### [DOCUMENT TEXT]
Communist parties won the 2017 elections in both the parliament and the provincial assembly. The main far left parties, Communist Party Nepal (Unified Marxist-Leninist) CPN-UML and Communist Party Nepal (Maoist Center) merged in 2018.

While the two main Maoist parties have merged, the movement has a history of internal splits and the ideology of the two main groups, while merged, is inconsistent. Historical claims of abuses during the insurgency remain unresolved.

There are widespread reports of threats against businesses throughout Nepal. Threats such as coercion, extortion and forced donations, as well as kidnappings or coercion to join political parties, have been identified as the most common forms of mistreatment. However, credible sources told DFAT that the most common occurrence, forced donation, was generally seen as part of 'doing business' in Nepal and was regularly encountered. The practice reflects the intensely political nature of Nepali society and the inability of Nepali political parties to formally and directly raise funds to support their activities.

  1. The Tribunal finds that the Country Information is not inconsistent with the first and second applicant’s eye-witness accounts of threats and violence by the Maoists who have loaned them money. 

  2. In the absence of any contradictory evidence, the Tribunal accepts the evidence of the first applicant, who the Tribunal has found is an honest, forthright and reliable historian.

### [ACTIVITY 1]
Please return the Nepal text above word for word, in full.

(Saved entries)
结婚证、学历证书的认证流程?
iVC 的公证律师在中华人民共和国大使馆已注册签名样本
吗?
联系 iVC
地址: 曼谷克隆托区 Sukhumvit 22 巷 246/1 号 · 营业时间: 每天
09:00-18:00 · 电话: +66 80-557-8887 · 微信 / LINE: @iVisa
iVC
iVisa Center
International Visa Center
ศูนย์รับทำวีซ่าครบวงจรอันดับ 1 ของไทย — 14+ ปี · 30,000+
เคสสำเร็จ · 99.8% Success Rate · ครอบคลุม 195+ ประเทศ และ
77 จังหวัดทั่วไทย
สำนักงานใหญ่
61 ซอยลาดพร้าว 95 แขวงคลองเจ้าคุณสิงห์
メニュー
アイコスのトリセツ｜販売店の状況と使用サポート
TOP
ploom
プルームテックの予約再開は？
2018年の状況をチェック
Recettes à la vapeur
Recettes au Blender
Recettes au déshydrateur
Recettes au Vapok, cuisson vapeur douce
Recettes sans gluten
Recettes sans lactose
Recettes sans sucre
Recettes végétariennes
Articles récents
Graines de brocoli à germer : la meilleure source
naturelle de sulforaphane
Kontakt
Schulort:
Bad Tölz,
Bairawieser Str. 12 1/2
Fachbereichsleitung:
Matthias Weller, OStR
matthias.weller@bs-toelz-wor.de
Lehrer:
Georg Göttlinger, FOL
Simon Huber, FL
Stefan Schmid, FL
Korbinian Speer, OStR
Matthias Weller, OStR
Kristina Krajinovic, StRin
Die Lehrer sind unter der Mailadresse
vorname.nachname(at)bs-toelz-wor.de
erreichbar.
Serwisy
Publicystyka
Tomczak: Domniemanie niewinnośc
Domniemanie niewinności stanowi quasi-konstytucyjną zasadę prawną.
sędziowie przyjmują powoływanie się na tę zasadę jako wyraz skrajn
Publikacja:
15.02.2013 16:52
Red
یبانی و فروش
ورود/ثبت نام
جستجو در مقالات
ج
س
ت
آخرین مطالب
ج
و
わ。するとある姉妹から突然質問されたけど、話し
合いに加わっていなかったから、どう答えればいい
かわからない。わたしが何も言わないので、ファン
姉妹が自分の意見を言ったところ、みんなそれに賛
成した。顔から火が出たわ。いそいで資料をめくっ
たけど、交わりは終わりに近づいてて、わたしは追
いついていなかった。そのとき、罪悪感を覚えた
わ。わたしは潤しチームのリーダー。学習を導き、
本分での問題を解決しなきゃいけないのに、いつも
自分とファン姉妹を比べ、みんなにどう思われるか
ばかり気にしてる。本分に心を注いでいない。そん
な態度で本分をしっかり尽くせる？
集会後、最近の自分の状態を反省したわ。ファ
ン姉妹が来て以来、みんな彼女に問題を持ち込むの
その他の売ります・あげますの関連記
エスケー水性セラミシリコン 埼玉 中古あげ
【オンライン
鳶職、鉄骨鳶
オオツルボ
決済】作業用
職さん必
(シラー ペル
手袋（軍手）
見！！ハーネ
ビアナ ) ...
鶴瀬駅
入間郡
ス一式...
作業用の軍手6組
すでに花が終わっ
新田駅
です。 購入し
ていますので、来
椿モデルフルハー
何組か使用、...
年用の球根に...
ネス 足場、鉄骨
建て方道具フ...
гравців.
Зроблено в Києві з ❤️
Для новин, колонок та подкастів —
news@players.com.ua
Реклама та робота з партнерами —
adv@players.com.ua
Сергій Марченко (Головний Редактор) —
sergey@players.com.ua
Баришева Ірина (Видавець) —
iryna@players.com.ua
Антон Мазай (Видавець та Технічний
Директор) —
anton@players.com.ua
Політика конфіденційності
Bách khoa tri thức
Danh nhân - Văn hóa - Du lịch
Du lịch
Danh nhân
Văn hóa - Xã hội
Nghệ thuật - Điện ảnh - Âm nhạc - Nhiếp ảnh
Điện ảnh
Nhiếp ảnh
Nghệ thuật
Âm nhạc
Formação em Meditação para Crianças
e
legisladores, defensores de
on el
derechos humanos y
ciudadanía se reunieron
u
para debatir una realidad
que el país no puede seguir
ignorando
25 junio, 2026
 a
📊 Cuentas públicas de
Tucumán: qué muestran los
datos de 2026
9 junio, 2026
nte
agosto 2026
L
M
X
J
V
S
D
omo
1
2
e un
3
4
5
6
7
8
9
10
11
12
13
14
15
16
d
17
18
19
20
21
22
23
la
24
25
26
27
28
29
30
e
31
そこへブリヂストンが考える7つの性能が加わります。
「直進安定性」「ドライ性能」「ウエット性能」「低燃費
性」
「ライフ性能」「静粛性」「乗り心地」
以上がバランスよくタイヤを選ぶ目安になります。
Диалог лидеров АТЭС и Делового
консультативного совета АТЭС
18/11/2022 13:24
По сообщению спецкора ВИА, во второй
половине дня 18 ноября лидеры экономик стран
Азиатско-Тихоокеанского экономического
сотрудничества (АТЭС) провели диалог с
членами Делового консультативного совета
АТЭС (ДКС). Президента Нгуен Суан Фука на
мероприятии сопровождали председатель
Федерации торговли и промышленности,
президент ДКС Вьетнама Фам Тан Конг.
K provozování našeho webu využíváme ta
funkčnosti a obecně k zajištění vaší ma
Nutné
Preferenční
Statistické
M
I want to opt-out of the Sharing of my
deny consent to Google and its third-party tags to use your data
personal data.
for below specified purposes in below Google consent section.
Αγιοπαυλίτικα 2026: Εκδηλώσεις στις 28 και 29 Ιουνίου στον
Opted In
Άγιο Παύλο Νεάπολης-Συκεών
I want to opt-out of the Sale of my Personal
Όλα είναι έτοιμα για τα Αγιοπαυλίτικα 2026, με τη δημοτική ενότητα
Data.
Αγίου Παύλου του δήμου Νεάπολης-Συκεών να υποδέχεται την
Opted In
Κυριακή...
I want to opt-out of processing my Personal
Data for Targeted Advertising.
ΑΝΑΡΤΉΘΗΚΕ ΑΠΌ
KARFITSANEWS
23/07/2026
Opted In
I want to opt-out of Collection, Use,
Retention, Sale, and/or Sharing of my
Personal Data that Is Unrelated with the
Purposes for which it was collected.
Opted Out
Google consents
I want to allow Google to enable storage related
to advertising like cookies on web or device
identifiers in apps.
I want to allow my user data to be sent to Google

### [ACTIVITY 2]
Change every "Recettes" to "Recipes" in the entries, from the first line through the line with "Simon Huber, FL". Leave all else unchanged and give back only those lines.

### [EXERCISE RESPONSE 1]
Communist parties won the 2017 elections in both the parliament and the provincial assembly. The main far left parties, Communist Party Nepal (Unified Marxist-Leninist) CPN-UML and Communist Party Nepal (Maoist Center) merged in 2018.

While the two main Maoist parties have merged, the movement has a history of internal splits and the ideology of the two main groups, while merged, is inconsistent. Historical claims of abuses during the insurgency remain unresolved.

There are widespread reports of threats against businesses throughout Nepal. Threats such as coercion, extortion and forced donations, as well as kidnappings or coercion to join political parties, have been identified as the most common forms of mistreatment. However, credible sources told DFAT that the most common occurrence, forced donation, was generally seen as part of 'doing business' in Nepal and was regularly encountered. The practice reflects the intensely political nature of Nepali society and the inability of Nepali political parties to formally and directly raise funds to support their activities.

  1. The Tribunal finds that the Country Information is not inconsistent with the first and second applicant’s eye-witness accounts of threats and violence by the Maoists who have loaned them money. 

  2. In the absence of any contradictory evidence, the Tribunal accepts the evidence of the first applicant, who the Tribunal has found is an honest, forthright and reliable historian.

### [EXERCISE RESPONSE 2]
结婚证、学历证书的认证流程?
iVC 的公证律师在中华人民共和国大使馆已注册签名样本
吗?
联系 iVC
地址: 曼谷克隆托区 Sukhumvit 22 巷 246/1 号 · 营业时间: 每天
09:00-18:00 · 电话: +66 80-557-8887 · 微信 / LINE: @iVisa
iVC
iVisa Center
International Visa Center
ศูนย์รับทำวีซ่าครบวงจรอันดับ 1 ของไทย — 14+ ปี · 30,000+
เคสสำเร็จ · 99.8% Success Rate · ครอบคลุม 195+ ประเทศ และ
77 จังหวัดทั่วไทย
สำนักงานใหญ่
61 ซอยลาดพร้าว 95 แขวงคลองเจ้าคุณสิงห์
メニュー
アイコスのトリセツ｜販売店の状況と使用サポート
TOP
ploom
プルームテックの予約再開は？
2018年の状況をチェック
Recipes à la vapeur
Recipes au Blender
Recipes au déshydrateur
Recipes au Vapok, cuisson vapeur douce
Recipes sans gluten
Recipes sans lactose
Recipes sans sucre
Recipes végétariennes
Articles récents
Graines de brocoli à germer : la meilleure source
naturelle de sulforaphane
Kontakt
Schulort:
Bad Tölz,
Bairawieser Str. 12 1/2
Fachbereichsleitung:
Matthias Weller, OStR
matthias.weller@bs-toelz-wor.de
Lehrer:
Georg Göttlinger, FOL
Simon Huber, FL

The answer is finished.